**TEXT SECTION**
════════════════════

Valentine’s Day: Behind the Holiday
If you’re like us, you love Valentine’s Day! The gorgeous cards, the sweet candy and all the love that goes around on February 14 are just some of the things that make it special. But have you ever wondered why we celebrate Valentine’s Day every February and where and how it originally began? Well, you’re about to find out as Kidzworld takes you behind the holiday!
Who was Valentine?
Though we know the patron saint of the holiday is St. Valentine, the origins and meaning of Valentine’s Day is still shrouded in mystery!
According to one legend, Valentine was a priest in the third century in Rome. When the emperor passed a law that soldiers had to be single. Valentine didn’t agree with the emperor, and continued to perform marriages in secret. He was eventually imprisoned and sentenced to death by the emperor.
Another story says the same priest was actually the first person to send a “Valentine” message. While he was in prison he fell in love with the daughter of the man who had jailed him. Before his death he wrote her a letter and signed it “From your Valentine.”
Why February 14?
Some people say the reason we celebrate Valentine’s Day in the middle of February is to commemorate the day Valentine died. Others claim that, since February was the beginning of spring in ancient Rome, it’s a good time to celebrate love and new beginnings.
Officially, Pope Gelasius declared February 14 Valentine’s Day around 498 B.C. Later, during the Middle Ages, it was commonly believed in France and England that February 14 marked the start of birds’ mating season – this added to the idea that the date should be a day for romance.
Candy, cards and gifts?
Besides what the original priest Valentine may have written in ancient Rome, the oldest known Valentine still in existence today is a poem that was written by Charles, Duke of Orleans to his wife while he was imprisoned in the Tower of London after he was captured during battle. Written in 1415, the greeting is kept in the manuscript collection of the British Library in London.
Soon after Charles wrote his Valentine, King Henry V hired a writer named John Lydgate to compose a Valentine note to his flame, Catherine of Valois.
In England, Valentine’s Day started to be popularly celebrated during the 17th century. By the middle of the 18th century, it was pretty common to find friends and lovers of all social classes exchanging small tokens of affection or handwritten notes.
By the end of the 18th century (due to the invention of the printing press) printed cards started to replace written letters. Ready made cards were an easy way for people to express their feelings, especially since they were living at a time when that type of thing was frowned upon.
It’s believed that Americans started exchanging handmade Valentines in the early 1700s and, in the 1840s, Esther A. Howland began to sell the first mass-produced Valentines in the U.S. Known as the Mother of the Valentine, Howland made elaborate creations with real lace, ribbons and colourful pictures.

════════════════════

**DATA SHOWN**
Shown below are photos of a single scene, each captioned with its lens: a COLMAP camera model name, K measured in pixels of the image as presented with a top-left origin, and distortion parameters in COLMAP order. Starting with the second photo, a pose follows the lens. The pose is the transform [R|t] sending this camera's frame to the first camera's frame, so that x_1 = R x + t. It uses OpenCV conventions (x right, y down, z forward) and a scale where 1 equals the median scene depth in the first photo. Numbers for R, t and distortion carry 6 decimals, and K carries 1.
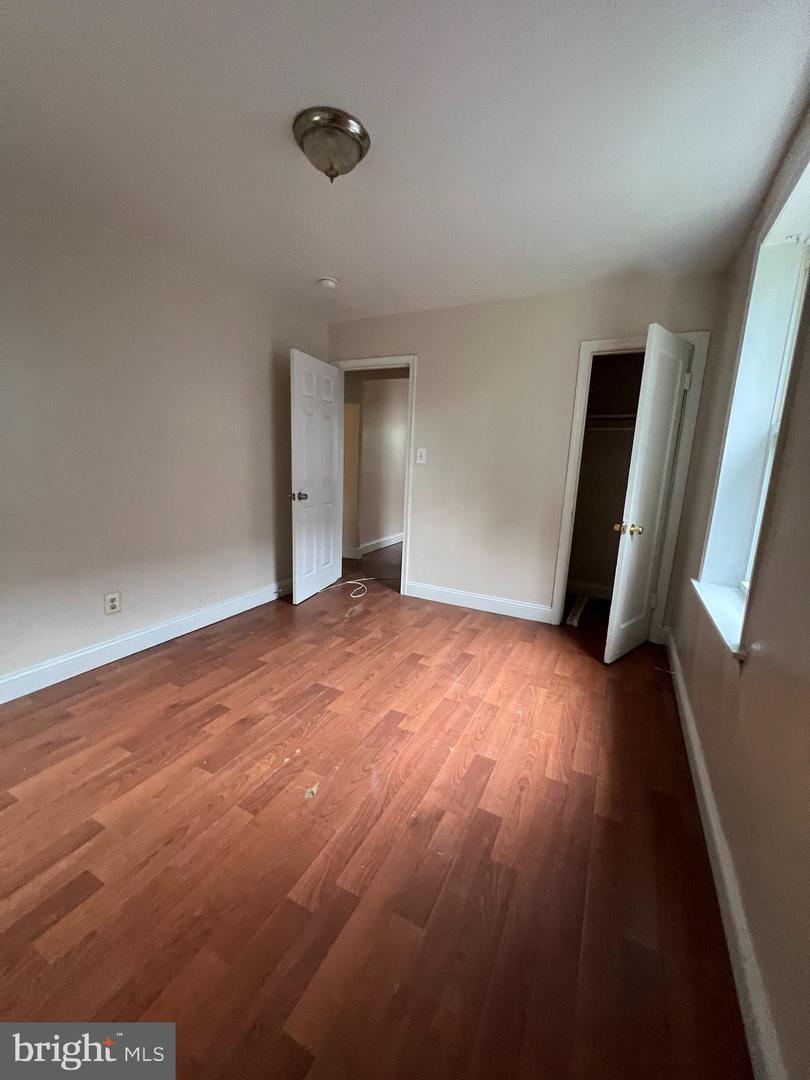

════════════════════

**WHAT TO DO**
**a.** Copy the Valentine's Day text between "Soon after Charles" and "or handwritten notes.", inclusive, and rename "Catherine of Valois" to "Katherine of Valois".
**b.** According to the Valentine's Day text, where is the 1415 poem by Charles, Duke of Orleans kept?
**c.** Summarize the Valentine's Day text in two sentences.
The data comes from a separate source, not from the Valentine's Day text.

**RESPONSES FOR EACH TASK**
**a.**
Soon after Charles wrote his Valentine, King Henry V hired a writer named John Lydgate to compose a Valentine note to his flame, Katherine of Valois.
In England, Valentine’s Day started to be popularly celebrated during the 17th century. By the middle of the 18th century, it was pretty common to find friends and lovers of all social classes exchanging small tokens of affection or handwritten notes.

**b.** It is kept in the manuscript collection of the British Library in London.

**c.** The holiday's origins remain uncertain, but legends describe St. Valentine as a third-century Roman priest who secretly performed marriages and signed a letter "From your Valentine" before his death. Accounts of why it falls on February 14 vary, and Valentine messages developed from a 1415 poem by Charles, Duke of Orleans to printed cards and, in the 1840s, Esther A. Howland's mass-produced Valentines in the U.S.